■ REQUEST A
Summarize the article on the Tennessee governor candidates' Race to the Top letter in two sentences.

■ EXTRACT PROVIDED
*** Begin section ***

Seven candidates vying for Gov. Phil Bredesen’s seat signed a letter supporting Tennessee’s school reform package. It is “extremely important,” according to the governor’s office, to show the feds there will be a reform-effort continuity going into the next administration.

All seven major candidates for governor agreed to support Tennessee’s “Race to the Top” education reforms in hopes of the state picking up a share of $4.35 billion in federal grant money Washington is doling out over the coming months.

Each signed a letter of support drafted by Gov. Phil Bredesen’s staff requesting $501.2 million for the Tennessee public school system.

“Should our state succeed in the competition, we will continue to focus on education and work tirelessly to implement the reforms necessary to transform our schools and offer our children a better future,” read the letter (pdf, pg. 34) affixed with the signatures of the four Republicans and three Democrats.

After spending a week in a special legislative session, the General Assembly approved sweeping education reforms that include changing the way teachers and principals are evaluated and creating a state-wide school district to manage failing schools.

The changes were needed, according to Bredesen, to strengthen the state’s federal grant application.

The letter is “extremely important” to the state’s application, said Lydia Lenker, Bredesen’s press secretary.

GOP candidates include Lt. Gov. Ron Ramsey, Congressman Zach Wamp, Shelby County District Attorney General Bill Gibbons and Knoxville Mayor Bill Haslam. Campaigning for the Democratic Party nomination are state Senate Minority Leader Jim Kyle, Jackson businessman Mike McWherter and former House Democratic leader Kim McMillan.

“Bottom line, it’s about continuity and commitment through the gubernatorial transition,” Lenker said.

The application, handed to U.S. Government officials Tuesday, could mean an influx of education dollars that would span past Bredesen’s term in office.

“We recognize the challenges in sustaining education reform across gubernatorial administrations and shifts in the legislature,” the letter stated. “If our state is successful in Race to the Top, it also must deliver on the proposed programs and investments in a manner that effectively spans the transition in January 2011 from the current governor to the next governor.”

*** End section ***

■ REQUEST B
In the records, reproduce the lines starting with the one that contains "2000 - 2010" and going on through the one that contains "Creative Commons", with both of those lines included.

■ DATASET EXTRACT
*** Begin section ***

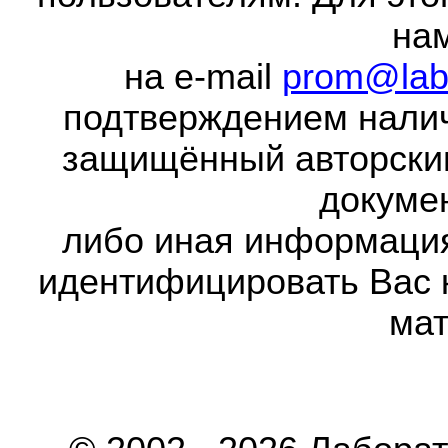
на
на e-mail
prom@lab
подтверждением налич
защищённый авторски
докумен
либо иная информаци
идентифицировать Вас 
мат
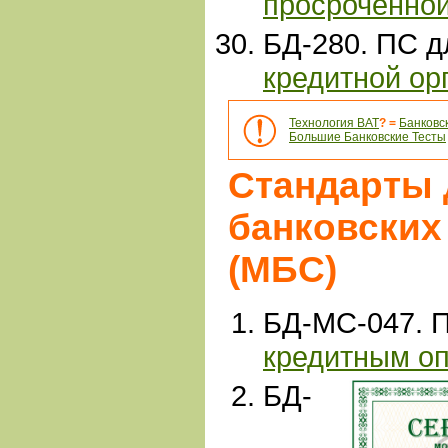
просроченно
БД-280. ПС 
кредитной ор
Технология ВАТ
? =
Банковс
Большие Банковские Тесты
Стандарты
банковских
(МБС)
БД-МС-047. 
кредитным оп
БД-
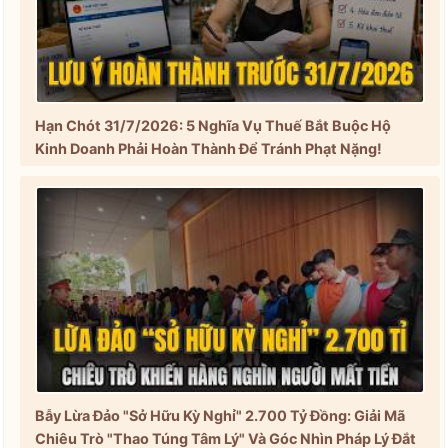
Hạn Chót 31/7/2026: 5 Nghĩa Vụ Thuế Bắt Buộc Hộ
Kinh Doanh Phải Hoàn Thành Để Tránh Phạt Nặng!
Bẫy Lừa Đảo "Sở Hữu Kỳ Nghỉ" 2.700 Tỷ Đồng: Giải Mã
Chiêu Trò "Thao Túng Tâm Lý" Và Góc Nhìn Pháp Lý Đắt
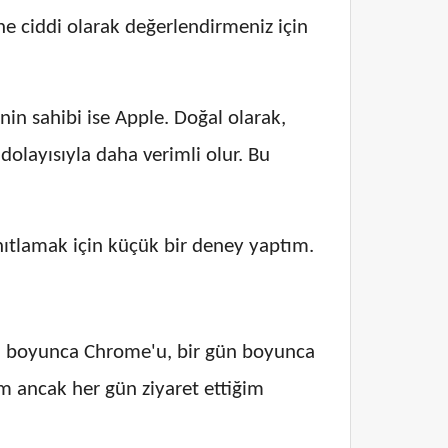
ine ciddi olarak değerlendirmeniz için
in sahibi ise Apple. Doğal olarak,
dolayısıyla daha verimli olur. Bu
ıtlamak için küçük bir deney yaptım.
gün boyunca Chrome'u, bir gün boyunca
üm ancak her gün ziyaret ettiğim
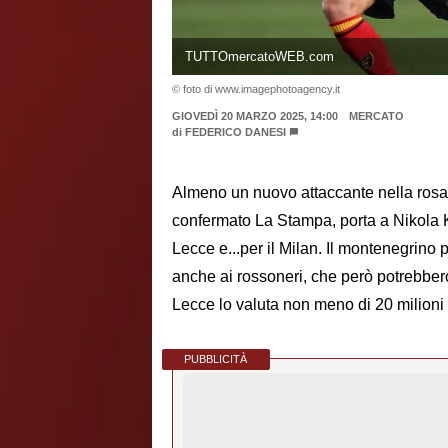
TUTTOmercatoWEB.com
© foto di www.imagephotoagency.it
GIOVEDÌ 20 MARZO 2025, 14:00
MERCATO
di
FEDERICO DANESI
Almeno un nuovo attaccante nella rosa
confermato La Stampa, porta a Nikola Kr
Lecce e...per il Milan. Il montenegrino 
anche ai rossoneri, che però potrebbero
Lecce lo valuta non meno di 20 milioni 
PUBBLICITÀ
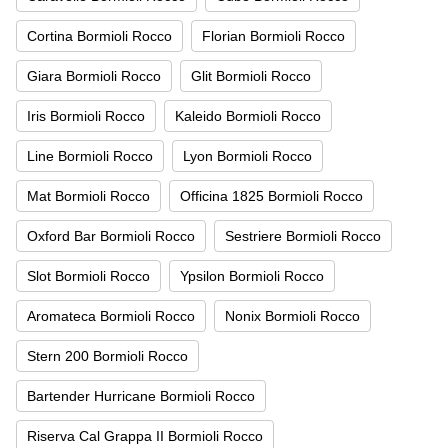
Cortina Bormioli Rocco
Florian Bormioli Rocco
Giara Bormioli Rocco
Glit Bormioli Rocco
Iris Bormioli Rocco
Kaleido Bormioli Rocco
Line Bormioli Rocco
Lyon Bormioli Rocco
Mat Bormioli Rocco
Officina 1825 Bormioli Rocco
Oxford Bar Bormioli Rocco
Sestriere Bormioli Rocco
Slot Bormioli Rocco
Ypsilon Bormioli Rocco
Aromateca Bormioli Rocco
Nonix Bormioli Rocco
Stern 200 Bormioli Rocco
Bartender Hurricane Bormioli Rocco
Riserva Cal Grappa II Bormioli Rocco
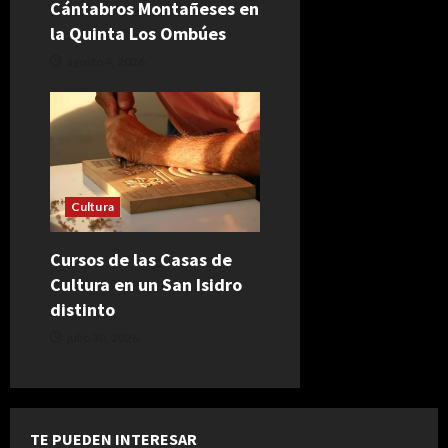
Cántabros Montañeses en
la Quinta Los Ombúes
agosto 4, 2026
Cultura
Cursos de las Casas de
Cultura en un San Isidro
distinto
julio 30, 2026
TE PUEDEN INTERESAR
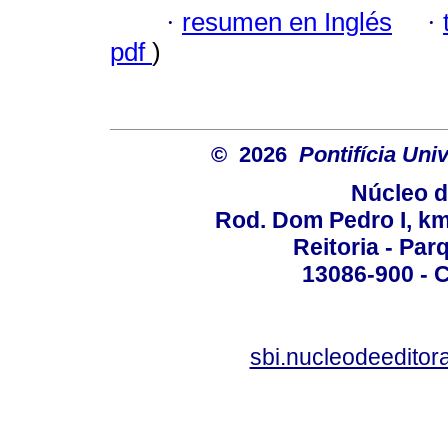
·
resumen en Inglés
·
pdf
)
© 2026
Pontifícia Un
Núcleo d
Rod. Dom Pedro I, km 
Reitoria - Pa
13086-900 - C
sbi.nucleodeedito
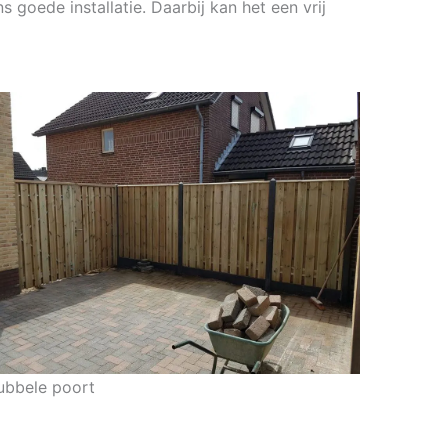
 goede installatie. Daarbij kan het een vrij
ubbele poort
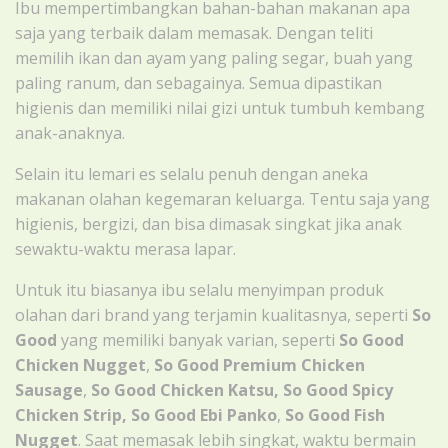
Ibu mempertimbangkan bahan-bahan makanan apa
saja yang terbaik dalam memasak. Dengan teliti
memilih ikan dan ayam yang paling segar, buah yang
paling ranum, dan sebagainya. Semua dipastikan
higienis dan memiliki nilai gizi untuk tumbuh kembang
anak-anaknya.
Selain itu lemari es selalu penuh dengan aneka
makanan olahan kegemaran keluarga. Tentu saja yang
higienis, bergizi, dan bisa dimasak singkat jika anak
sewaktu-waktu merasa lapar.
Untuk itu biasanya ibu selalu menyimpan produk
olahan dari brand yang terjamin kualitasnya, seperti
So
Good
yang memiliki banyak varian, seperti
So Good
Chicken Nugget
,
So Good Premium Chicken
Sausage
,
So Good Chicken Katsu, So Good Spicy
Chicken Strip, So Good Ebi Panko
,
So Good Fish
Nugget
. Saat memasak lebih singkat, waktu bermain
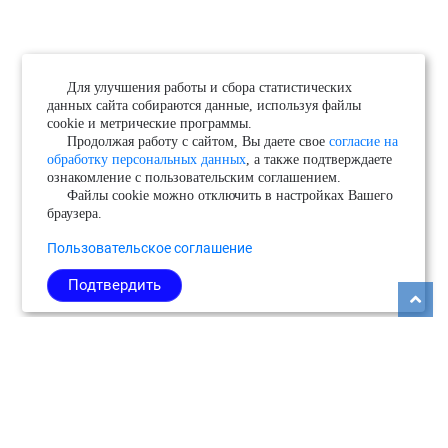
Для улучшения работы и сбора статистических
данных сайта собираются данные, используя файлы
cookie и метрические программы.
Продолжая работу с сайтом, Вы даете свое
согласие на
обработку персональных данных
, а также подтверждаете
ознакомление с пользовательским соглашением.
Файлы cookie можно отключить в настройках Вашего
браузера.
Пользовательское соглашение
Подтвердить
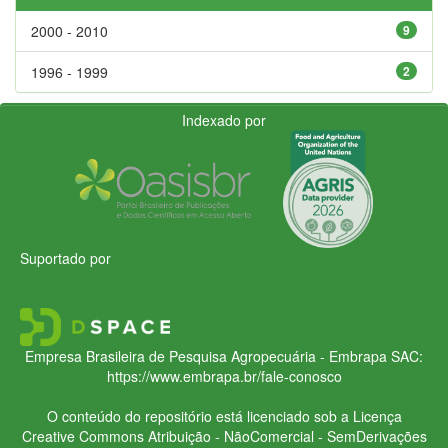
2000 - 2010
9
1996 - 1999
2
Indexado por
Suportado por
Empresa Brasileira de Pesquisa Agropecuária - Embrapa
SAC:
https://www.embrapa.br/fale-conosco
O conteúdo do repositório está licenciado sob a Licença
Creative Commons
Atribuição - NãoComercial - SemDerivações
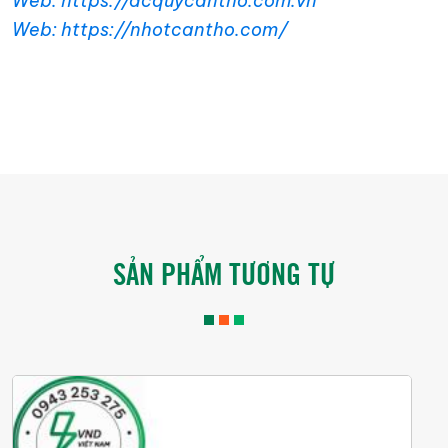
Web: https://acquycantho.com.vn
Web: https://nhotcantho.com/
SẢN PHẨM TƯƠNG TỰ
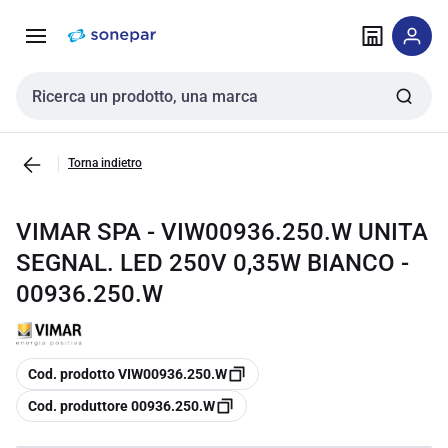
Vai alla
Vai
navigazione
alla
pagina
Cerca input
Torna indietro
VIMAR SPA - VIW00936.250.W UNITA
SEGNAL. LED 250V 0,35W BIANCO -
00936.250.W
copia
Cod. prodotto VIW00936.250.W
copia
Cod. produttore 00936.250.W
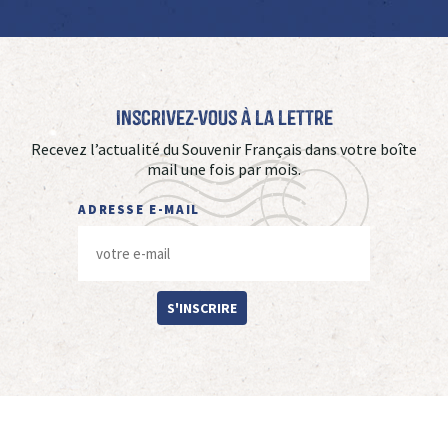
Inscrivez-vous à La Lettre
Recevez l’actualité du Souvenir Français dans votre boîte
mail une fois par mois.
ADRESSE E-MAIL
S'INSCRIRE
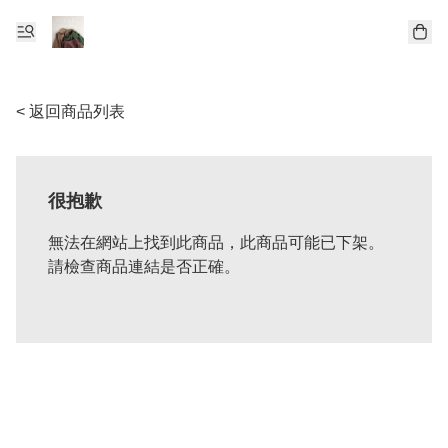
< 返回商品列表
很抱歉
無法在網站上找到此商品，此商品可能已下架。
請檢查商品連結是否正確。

*** End section ***

■ WRITTEN REPLY A
All seven major candidates for Tennessee governor signed a letter, drafted by Gov. Phil Bredesen's staff, supporting the state's Race to the Top education reforms and its request for $501.2 million in federal grant money. Bredesen's press secretary called the letter extremely important to the application because it shows continuity and commitment to the reforms through the gubernatorial transition.

■ WRITTEN REPLY B
2000 - 2010
9
1996 - 1999
2
Indexado por
Suportado por
Empresa Brasileira de Pesquisa Agropecuária - Embrapa
SAC:
https://www.embrapa.br/fale-conosco
O conteúdo do repositório está licenciado sob a Licença
Creative Commons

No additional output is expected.